#### Supplied data
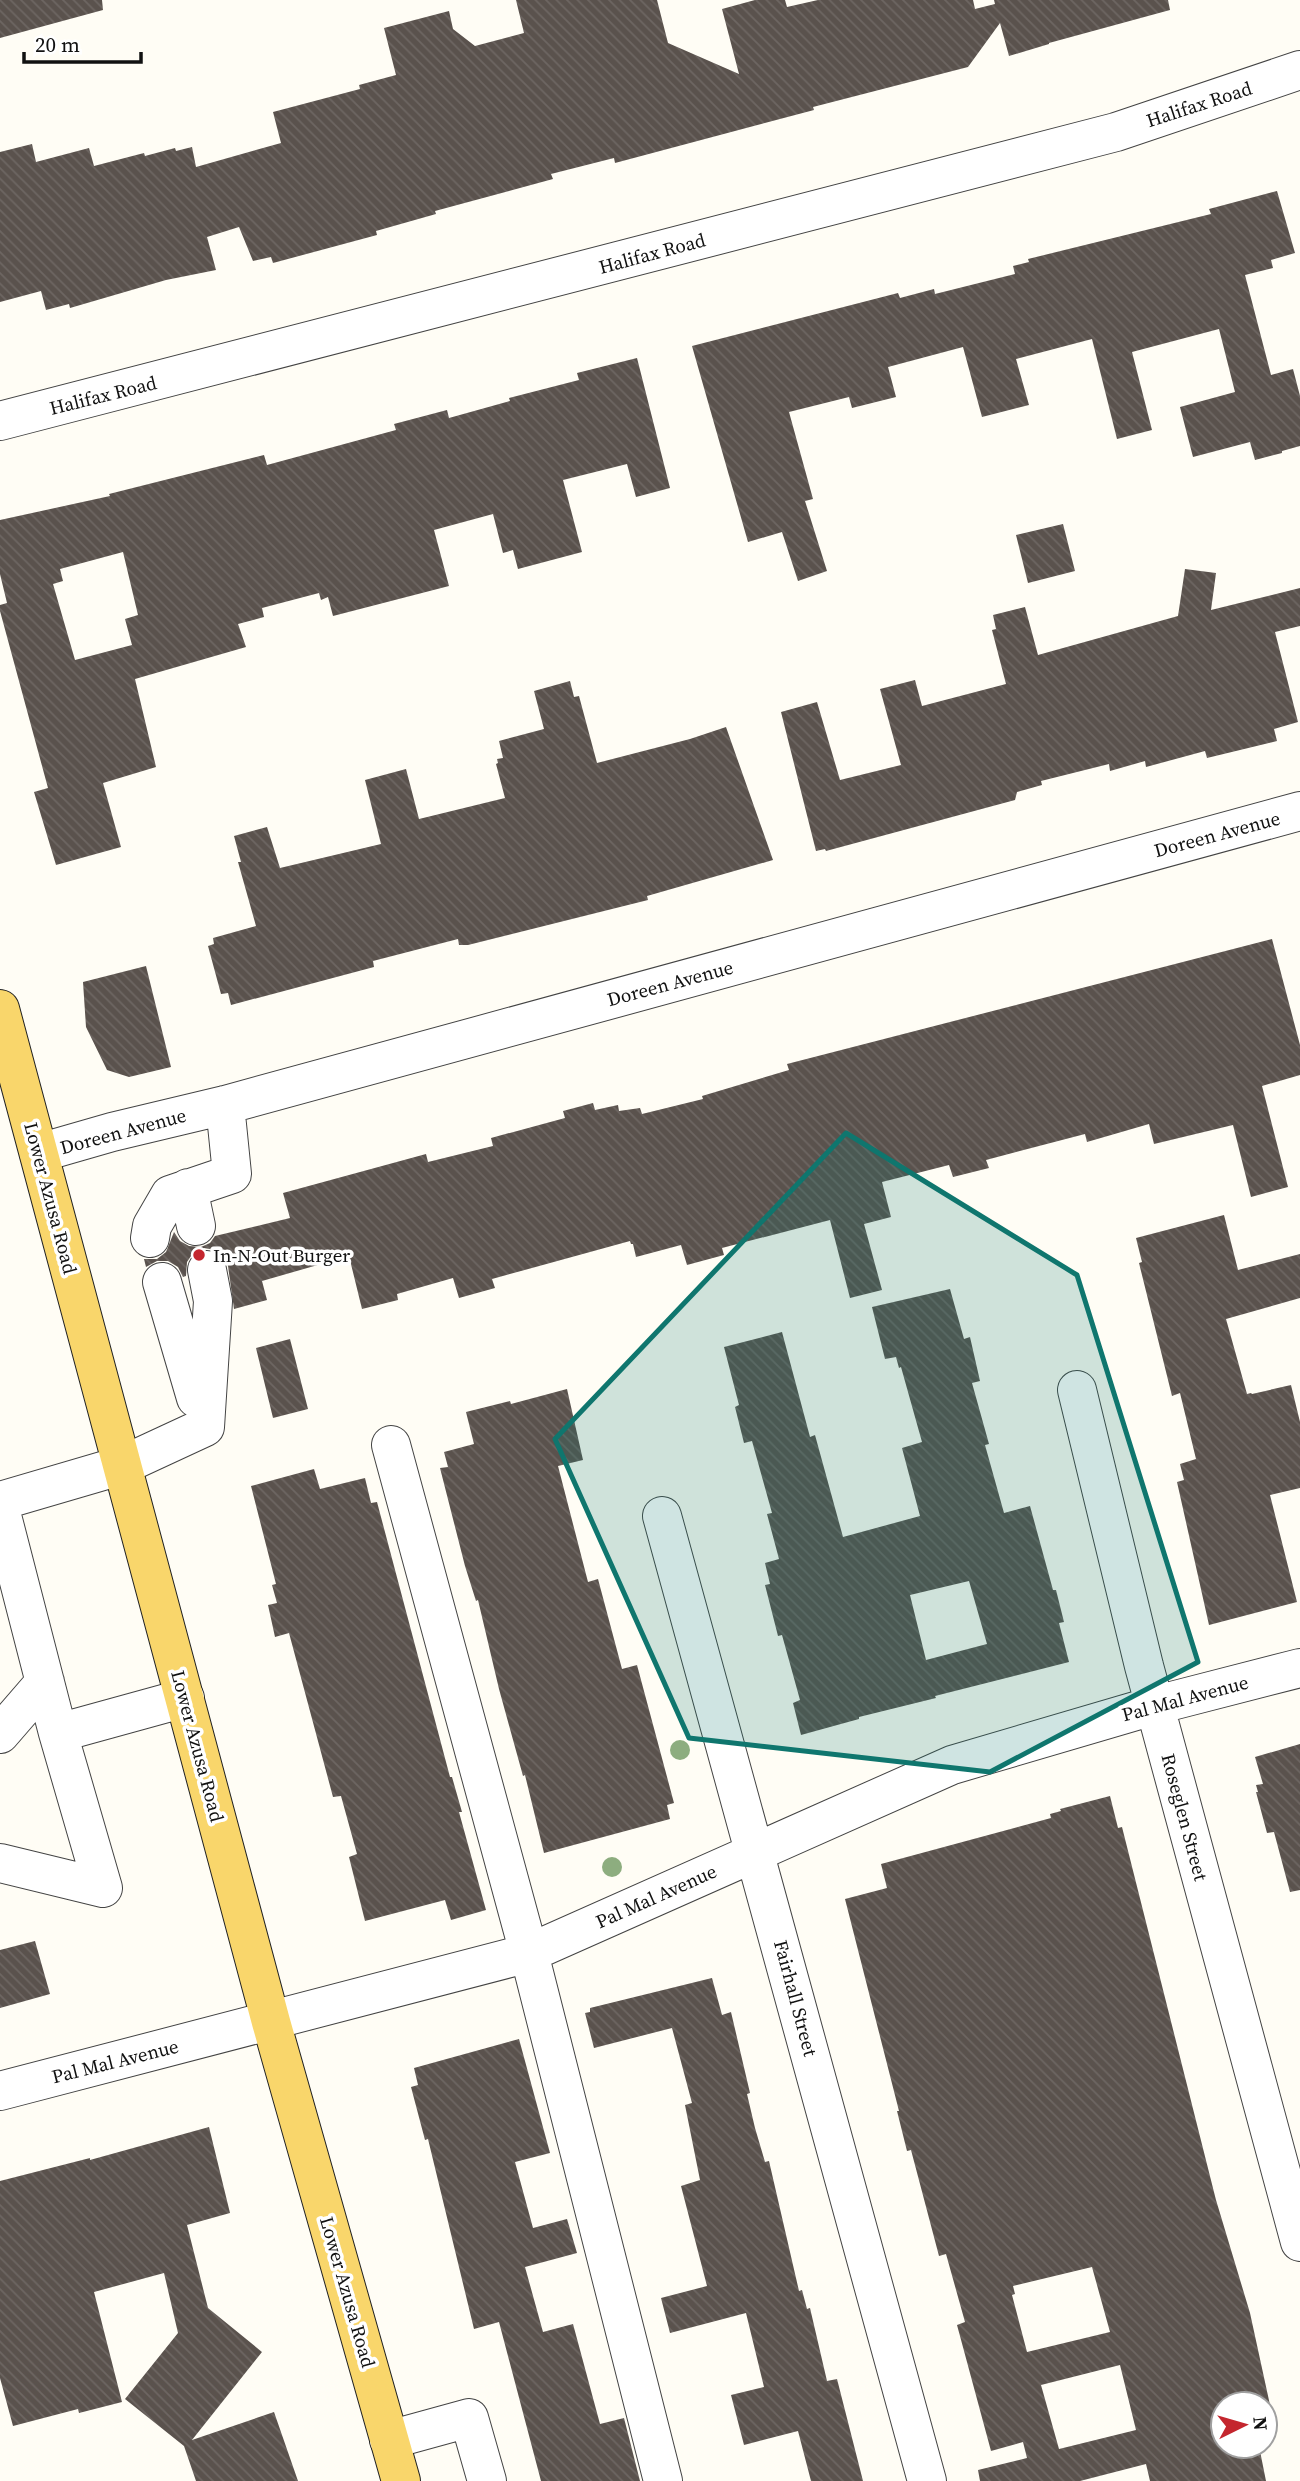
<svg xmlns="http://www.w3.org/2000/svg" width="1300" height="2481" viewBox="0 0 1300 2481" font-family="'Source Serif 4',serif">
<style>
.building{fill:url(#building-back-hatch);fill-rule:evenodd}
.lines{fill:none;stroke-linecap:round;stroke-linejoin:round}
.minor-casing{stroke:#444;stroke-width:40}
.major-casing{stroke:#222;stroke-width:40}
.minor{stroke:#fff;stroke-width:38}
.major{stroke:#f9d66b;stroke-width:38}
.tree{fill:#8dad7f}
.marked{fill:#0f766e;fill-opacity:0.2;stroke:#0f766e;stroke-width:5;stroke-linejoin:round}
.poi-dot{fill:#c4262e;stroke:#fff;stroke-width:2.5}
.labels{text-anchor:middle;stroke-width:7;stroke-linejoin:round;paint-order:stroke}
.street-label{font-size:19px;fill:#111;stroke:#fff}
.poi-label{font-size:19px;fill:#111;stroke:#fff;text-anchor:start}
</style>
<defs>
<pattern id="building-back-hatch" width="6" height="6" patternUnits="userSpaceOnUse" patternTransform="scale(1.75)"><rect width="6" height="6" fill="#5a524d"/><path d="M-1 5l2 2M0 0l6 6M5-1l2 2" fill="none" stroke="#6d6662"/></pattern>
</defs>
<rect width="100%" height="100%" fill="#fffdf5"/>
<path class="building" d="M 0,0 L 102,0 L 103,10 L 0,38 Z
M 516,0 L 657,0 L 668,43 L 739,74 L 722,9 L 755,0 L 785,0 L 787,7 L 818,0 L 973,0 L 975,9 L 995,4 L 994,0 L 1168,0 L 1170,10 L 1049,43 L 1049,44 L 1009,56 L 1000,23 L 968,67 L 813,107 L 814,110 L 615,163 L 614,158 L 551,174 L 553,179 L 435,211 L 436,214 L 376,231 L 377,235 L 273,263 L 271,257 L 253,261 L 239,227 L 207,237 L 216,270 L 166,280 L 70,308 L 69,304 L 46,310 L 41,291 L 0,302 L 0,152 L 32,144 L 36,162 L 89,148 L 94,166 L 144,153 L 145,156 L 175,148 L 176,151 L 192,147 L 196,167 L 281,143 L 273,112 L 360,89 L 359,85 L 396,75 L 384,28 L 449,11 L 453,29 L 475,46 L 524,33 Z
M 1277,191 L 1295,253 L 1271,260 L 1273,268 L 1245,275 L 1271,375 L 1293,369 L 1300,396 L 1300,446 L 1282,451 L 1282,453 L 1255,460 L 1250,442 L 1193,457 L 1180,407 L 1235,392 L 1219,329 L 1132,352 L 1152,430 L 1117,439 L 1092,339 L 1016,359 L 1029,405 L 982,417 L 963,347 L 888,367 L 896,397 L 852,408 L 849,397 L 789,412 L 813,499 L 805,501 L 827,571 L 798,581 L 782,532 L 748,542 L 692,346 L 898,293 L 900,298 L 934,289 L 935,294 L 1015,274 L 1013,266 L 1029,262 L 1028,259 L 1211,214 L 1209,209 Z
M 637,358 L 670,488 L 636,497 L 627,464 L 563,480 L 582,552 L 518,569 L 513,550 L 503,553 L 493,514 L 434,530 L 449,586 L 333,616 L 328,597 L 321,600 L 319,593 L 262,608 L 264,617 L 238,624 L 246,647 L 135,679 L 156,767 L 103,783 L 121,847 L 56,865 L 34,792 L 48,788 L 0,611 L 0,605 L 7,603 L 0,574 L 0,520 L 110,496 L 109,494 L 264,455 L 267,465 L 396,430 L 394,424 L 447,410 L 449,418 L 510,401 L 509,398 L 579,380 L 577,373 ZM 123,552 L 138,615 L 125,619 L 132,645 L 75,660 L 53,584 L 63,581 L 60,569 Z
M 1063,524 L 1075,571 L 1028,583 L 1016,535 Z
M 1185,569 L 1216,573 L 1211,610 L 1300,588 L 1300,626 L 1275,632 L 1298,722 L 1274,729 L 1277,741 L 1207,758 L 1205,751 L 1146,767 L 1145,761 L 1110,771 L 1109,764 L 1041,781 L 1042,785 L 1017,792 L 1015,800 L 826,851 L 825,849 L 816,851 L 781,712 L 817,702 L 840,780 L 901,765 L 880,689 L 915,680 L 922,706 L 1006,684 L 992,630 L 996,629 L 993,615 L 1025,607 L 1038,655 L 1178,616 Z
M 570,681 L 574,697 L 579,696 L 597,763 L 690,739 L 726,727 L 773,860 L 647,896 L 648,900 L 468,945 L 459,945 L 458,939 L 373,961 L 374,967 L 231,1005 L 228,993 L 221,994 L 208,946 L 214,944 L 213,938 L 256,926 L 238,862 L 241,862 L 234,836 L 267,827 L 280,868 L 381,844 L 365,780 L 406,769 L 419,819 L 505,798 L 496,764 L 498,763 L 497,759 L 503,758 L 499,741 L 544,729 L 534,691 Z
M 1272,939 L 1300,1045 L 1300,1075 L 1262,1086 L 1288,1187 L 1251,1197 L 1233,1125 L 1154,1144 L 1149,1124 L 1087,1142 L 1085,1134 L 986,1160 L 989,1168 L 953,1177 L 949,1165 L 882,1182 L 891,1217 L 864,1224 L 882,1290 L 850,1298 L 830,1220 L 722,1248 L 724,1255 L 687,1265 L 681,1245 L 636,1257 L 633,1244 L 631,1244 L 630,1241 L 492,1279 L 495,1288 L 459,1298 L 453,1278 L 397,1294 L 398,1300 L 362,1309 L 349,1256 L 262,1281 L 267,1300 L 234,1309 L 228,1266 L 224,1256 L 215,1250 L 204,1248 L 193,1253 L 187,1262 L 186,1276 L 183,1277 L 178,1267 L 168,1261 L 157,1261 L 146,1267 L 144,1259 L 157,1259 L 166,1252 L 174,1232 L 180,1241 L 189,1246 L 201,1247 L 210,1243 L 215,1236 L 290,1218 L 283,1193 L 426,1154 L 428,1162 L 493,1146 L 491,1138 L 565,1118 L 563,1111 L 593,1103 L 595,1110 L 618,1105 L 619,1111 L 640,1108 L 642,1114 L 703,1099 L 702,1096 L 789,1070 L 787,1064 Z
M 146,966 L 171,1067 L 129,1077 L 107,1070 L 86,1027 L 83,982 Z
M 1224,1215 L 1238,1270 L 1300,1254 L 1300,1298 L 1226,1319 L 1247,1394 L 1251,1393 L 1252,1394 L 1291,1385 L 1300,1422 L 1300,1488 L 1270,1495 L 1297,1602 L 1209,1625 L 1177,1482 L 1184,1480 L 1180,1464 L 1196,1459 L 1180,1393 L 1172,1396 L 1139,1263 L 1142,1262 L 1136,1238 Z
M 950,1289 L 964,1339 L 970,1337 L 980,1381 L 972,1383 L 989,1444 L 985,1445 L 1004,1513 L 1030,1506 L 1053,1590 L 1056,1590 L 1064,1622 L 1059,1623 L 1069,1662 L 935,1696 L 936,1698 L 859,1717 L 859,1719 L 801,1735 L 793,1703 L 800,1700 L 782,1635 L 778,1636 L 765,1585 L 770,1584 L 765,1563 L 779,1559 L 767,1514 L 772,1513 L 752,1441 L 744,1443 L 735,1407 L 739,1405 L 724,1347 L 782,1332 L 810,1437 L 815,1435 L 843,1537 L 920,1516 L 902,1448 L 922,1442 L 901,1367 L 899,1368 L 896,1357 L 885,1359 L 872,1307 ZM 969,1581 L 987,1644 L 926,1660 L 910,1595 Z
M 290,1339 L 308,1409 L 273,1418 L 256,1348 Z
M 567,1389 L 583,1460 L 558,1466 L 588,1582 L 598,1579 L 622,1669 L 637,1665 L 674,1803 L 667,1805 L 670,1819 L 544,1853 L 525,1775 L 523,1776 L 499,1689 L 478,1600 L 476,1601 L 465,1566 L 440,1468 L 448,1467 L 444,1452 L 474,1444 L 466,1412 L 510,1401 L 511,1404 Z
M 314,1469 L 320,1489 L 365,1478 L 371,1503 L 377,1502 L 450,1777 L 452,1777 L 462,1812 L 459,1812 L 486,1910 L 451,1920 L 445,1900 L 365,1921 L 349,1857 L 357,1854 L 341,1796 L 333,1797 L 289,1633 L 275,1637 L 268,1605 L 277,1603 L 272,1585 L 276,1584 L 251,1486 Z
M 1300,1744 L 1300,1890 L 1290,1892 L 1274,1832 L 1267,1833 L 1256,1792 L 1258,1792 L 1256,1785 L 1263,1784 L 1255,1757 Z
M 1110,1796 L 1118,1828 L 1122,1827 L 1216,2200 L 1250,2313 L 1270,2405 L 1223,2404 L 1223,2446 L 1259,2446 L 1266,2481 L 1150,2481 L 1146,2464 L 1080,2481 L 980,2481 L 978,2470 L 1027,2458 L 1023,2442 L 991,2451 L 957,2325 L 965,2322 L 946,2254 L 939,2256 L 911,2150 L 907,2151 L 897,2111 L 899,2111 L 845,1899 L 887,1888 L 881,1864 L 1051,1818 L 1050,1814 L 1061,1811 L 1060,1809 ZM 1092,2267 L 1110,2332 L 1027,2352 L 1012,2295 L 1015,2294 L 1013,2286 ZM 1120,2365 L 1136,2430 L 1059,2449 L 1041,2385 Z
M 35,1941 L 50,1994 L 0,2008 L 0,1950 Z
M 712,1978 L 722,2015 L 731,2012 L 750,2093 L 747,2094 L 755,2128 L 765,2162 L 769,2161 L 799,2291 L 802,2290 L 807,2309 L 810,2308 L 827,2381 L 837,2379 L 863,2481 L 811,2481 L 798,2431 L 744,2445 L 731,2395 L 764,2387 L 746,2313 L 670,2333 L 661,2298 L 707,2286 L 681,2186 L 700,2180 L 685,2105 L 692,2103 L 672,2028 L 594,2048 L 585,2013 L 590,2012 L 590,2008 Z
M 519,2039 L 550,2153 L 515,2162 L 533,2228 L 567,2219 L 577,2253 L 525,2267 L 543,2332 L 573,2324 L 600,2424 L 624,2418 L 640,2481 L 541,2481 L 499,2322 L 474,2329 L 428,2139 L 425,2140 L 411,2087 L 418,2085 L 414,2068 Z
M 209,2127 L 230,2213 L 187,2225 L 208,2308 L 262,2352 L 192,2440 L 274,2412 L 298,2481 L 196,2481 L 184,2446 L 125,2399 L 178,2333 L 164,2273 L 94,2292 L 122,2402 L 79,2413 L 78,2409 L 13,2426 L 0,2378 L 0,2181 L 90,2158 L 90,2160 Z"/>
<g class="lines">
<g class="minor-casing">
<path id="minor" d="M 0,421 L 1116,132 L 1300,70
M 39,1153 L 112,1132 L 225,1105 L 1300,811
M 188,1188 L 196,1226
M 150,1238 L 152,1226 L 170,1195 L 232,1174 L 225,1105
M 162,1282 L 196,1398
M 1077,1390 L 1144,1666 L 1300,2242
M 205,1427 L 213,1301 L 207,1270
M 391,1445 L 529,1953 L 663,2481
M 0,1501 L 123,1465 L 205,1427
M 0,1508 L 58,1733 L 185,1698
M 662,1516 L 927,2481
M 0,1734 L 45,1682
M 0,1863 L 103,1888 L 58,1733
M 0,2091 L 529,1953 L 952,1765 L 1156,1705 L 1300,1668
M 389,2440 L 469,2418 L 487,2481"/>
</g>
<g class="major-casing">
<path id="major" d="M 0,1009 L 271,2022 L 401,2481"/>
</g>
<use href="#minor" class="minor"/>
<use href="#major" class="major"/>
</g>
<g class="tree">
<circle cx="680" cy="1750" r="10"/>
<circle cx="612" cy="1867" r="10"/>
</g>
<path class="marked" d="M 846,1133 L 1077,1275 L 1198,1662 L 990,1772 L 689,1738 L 555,1439 Z"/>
<circle class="poi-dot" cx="199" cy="1255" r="7"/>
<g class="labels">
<g class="street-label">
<text transform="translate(1199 104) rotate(-18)" y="7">Halifax Road</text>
<text transform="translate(652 253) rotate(-15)" y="7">Halifax Road</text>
<text transform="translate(103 395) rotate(-14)" y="7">Halifax Road</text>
<text transform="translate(1217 834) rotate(-15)" y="7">Doreen Avenue</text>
<text transform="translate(670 983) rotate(-15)" y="7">Doreen Avenue</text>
<text transform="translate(123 1131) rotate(-15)" y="7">Doreen Avenue</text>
<text transform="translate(51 1198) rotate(75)" y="7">Lower Azusa Road</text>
<text transform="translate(1185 1698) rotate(-15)" y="7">Pal Mal Avenue</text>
<text transform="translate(198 1746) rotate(75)" y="7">Lower Azusa Road</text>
<text transform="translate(1185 1817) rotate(75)" y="7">Roseglen Street</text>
<text transform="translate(656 1896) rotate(-24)" y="7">Pal Mal Avenue</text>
<text transform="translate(796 1998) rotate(75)" y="7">Fairhall Street</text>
<text transform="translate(115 2061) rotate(-14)" y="7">Pal Mal Avenue</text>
<text transform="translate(348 2292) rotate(74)" y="7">Lower Azusa Road</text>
</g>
<g class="poi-label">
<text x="213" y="1262">In-N-Out Burger</text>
</g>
</g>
<g transform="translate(1244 2425) rotate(85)"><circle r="33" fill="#ffffff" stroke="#a0a0a0" stroke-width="2"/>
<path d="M0-5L12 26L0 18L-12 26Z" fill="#c4262e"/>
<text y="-10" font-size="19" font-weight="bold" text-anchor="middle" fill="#111111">N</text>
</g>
<path d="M24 52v10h117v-10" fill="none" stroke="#111111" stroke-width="3.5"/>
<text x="35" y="52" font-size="21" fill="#111111" stroke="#ffffff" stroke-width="5" paint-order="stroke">20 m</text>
</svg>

#### Assigned task
Wherever "middle" appears in the listing, report the line it is on.

#### Response to the task
.labels{text-anchor:middle;stroke-width:7;stroke-linejoin:round;paint-order:stroke}
<text y="-10" font-size="19" font-weight="bold" text-anchor="middle" fill="#111111">N</text>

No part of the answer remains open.